Starting from the line with "품 및 공정 설계·개발, 공급사슬관리 및 운영 최적", transcribe each line to the end of the records below. Copy them exactly and write nothing else.

========================

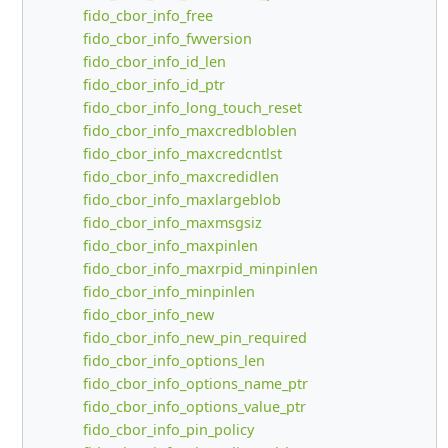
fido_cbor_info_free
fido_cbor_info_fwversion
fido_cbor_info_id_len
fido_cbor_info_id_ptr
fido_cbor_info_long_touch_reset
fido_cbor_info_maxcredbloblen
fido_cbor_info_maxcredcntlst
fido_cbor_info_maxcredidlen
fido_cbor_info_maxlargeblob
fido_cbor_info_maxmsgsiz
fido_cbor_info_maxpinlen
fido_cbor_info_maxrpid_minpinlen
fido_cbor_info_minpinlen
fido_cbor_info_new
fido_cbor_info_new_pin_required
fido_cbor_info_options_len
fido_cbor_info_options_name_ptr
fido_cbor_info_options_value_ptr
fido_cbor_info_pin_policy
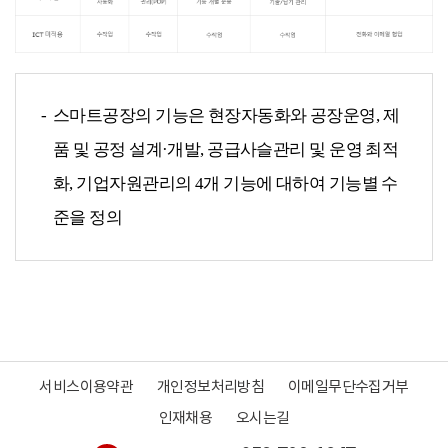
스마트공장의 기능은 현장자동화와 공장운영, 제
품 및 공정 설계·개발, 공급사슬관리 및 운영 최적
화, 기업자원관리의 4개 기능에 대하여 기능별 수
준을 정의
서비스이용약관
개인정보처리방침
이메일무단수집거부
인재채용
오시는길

========================

- RESULT -
품 및 공정 설계·개발, 공급사슬관리 및 운영 최적
화, 기업자원관리의 4개 기능에 대하여 기능별 수
준을 정의
서비스이용약관
개인정보처리방침
이메일무단수집거부
인재채용
오시는길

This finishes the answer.